WHAT IS NEEDED:
In the Phabricator task about the exporter scrape error, transcribe word for word the passage that starts with "The exporter might" and goes on through "has been run.".

TEXT:
□ □ □ □

Page MenuHomePhabricator

mysql_exporter_last_scrape_error flag on prometheus-mysqld-exporter increases after 10.4 upgrade
Closed, ResolvedPublic

Description

It was noticed that all the buster 10.4 hosts were having the following prometheus-mysqld-exporter metric with 1 per minute: mysql_exporter_last_scrape_error
As it was seeing on this dashboard: https://grafana.wikimedia.org/d/000000278/mysql-aggregated?orgId=1&fullscreen&panelId=4&from=now-5m&to=now&var-dc=codfw%20prometheus%2Fops&var-group=core&var-shard=All&var-role=All

A prometheus-mysqld-exporter restart seems to solve the issue and the metric starts reporting 0 errors ever since:

root@db1111:/var/log/prometheus# curl -s localhost:9104/metrics | grep scrape | grep -v "#"
mysql_exporter_last_scrape_error 0

This was confirmed by restarting all the hosts with buster and 10.4 but one. All of them recovered but the restarted one.
My current theory is that the problem is a race condition between when the exporter initially starts and when we run mysql_upgrade to update all the internal MySQL tables to the new 10.4 schemas.

The workflow is normally:

  • Host reimages to buster and installs 10.4
  • Puppet runs
  • MySQL exporter starts
  • MySQL gets started and the exporter starts connecting to it
  • mysql_upgrade runs (depending on the host it can take a while) and update all the tables.

The exporter might be reading old non working structures, variables, etc and might need a restart to pick up all the new changes.

Workaround for this issue

  • Restart the exporter with systemctl restart prometheus-mysqld-exporter.service if it is a multi-instance host: systemctl restart prometheus-mysqld-exporter@sX.service once mysql_upgrade has been run.

Event Timeline

Marostegui moved this task from Triage to In progress on the DBA board.

I still have to install some hosts with buster and 10.4 so I am going to confirm if that's the issue, by making sure to stop the exporter before I start mysql and upgrade the tables. And then allow the exporter to start

Mentioned in SAL (#wikimedia-operations) [2020-03-10T11:26:07Z] <marostegui> Restart mysqld exporter on db2125 to see if the collection errors decrease from 30 T247290

The last host pending to restart from the above dashboard:

root@db2125:~# curl -s localhost:9104/metrics | grep scrape | grep -v "#"

□ □ □ □

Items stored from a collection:
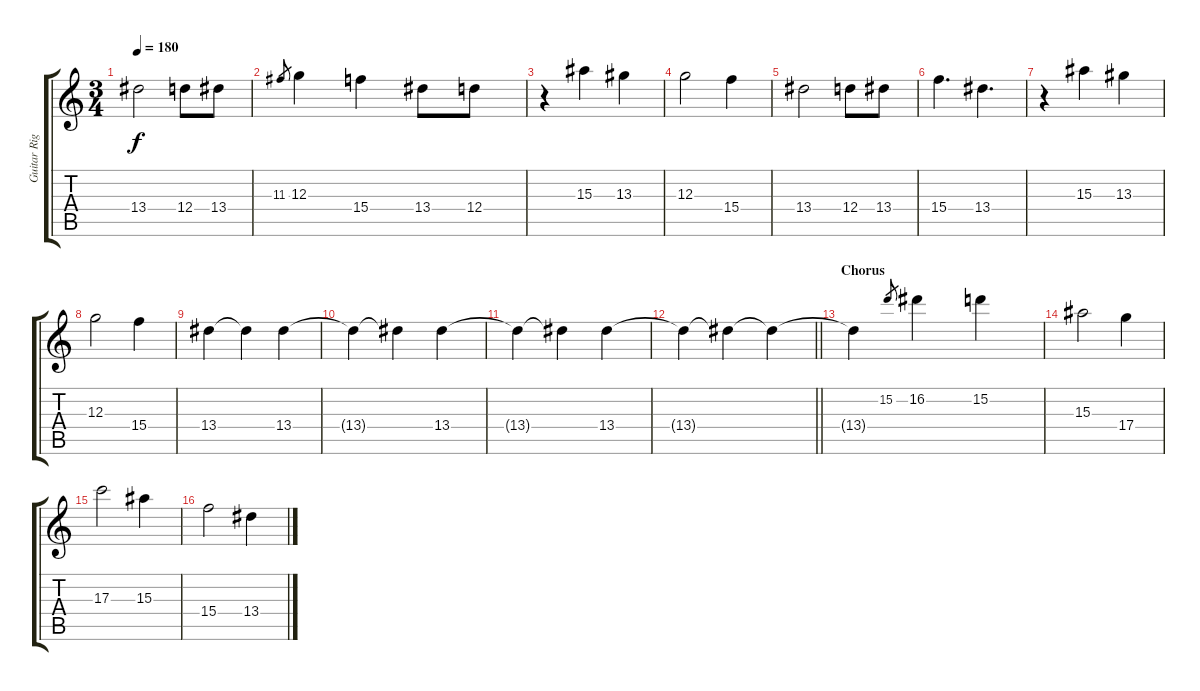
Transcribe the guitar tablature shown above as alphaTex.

\track ("Guitar Right" "Guitar Rig") {instrument acousticguitarnylon}
\staff {score tabs}
\tuning (E4 B3 G3 D3 A2 E2) {hide}
\ts (3 4)
\tempo 180
\clef g2
\ks c
13.4.2{dy f} 12.4.8 13.4.8 |
11.3.8{gr} 12.3.4 15.4.4 13.4.8 12.4.8 |
r.4 15.3.4 13.3.4 |
12.3.2 15.4.4 |
13.4.2 12.4.8 13.4.8 |
15.4.4{d} 13.4.4{d} |
r.4 15.3.4 13.3.4 |
12.3.2 15.4.4 |
13.4.4 13.4{t}.4 13.4.4 |
13.4{t}.4 13.4{t}.4 13.4.4 |
13.4{t}.4 13.4{t}.4 13.4.4 |
\barLineRight lightlight
13.4{t}.4 13.4{t}.4 13.4{t}.4 |
\section ("" "Chorus")
13.4{t}.4 15.2.8{gr} 16.2.4 15.2.4 |
15.3.2 17.4.4 |
17.3.2 15.3.4 |
15.4.2 13.4.4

□ □ □ □

FINAL RESULT:
The exporter might be reading old non working structures, variables, etc and might need a restart to pick up all the new changes.

Workaround for this issue

  • Restart the exporter with systemctl restart prometheus-mysqld-exporter.service if it is a multi-instance host: systemctl restart prometheus-mysqld-exporter@sX.service once mysql_upgrade has been run.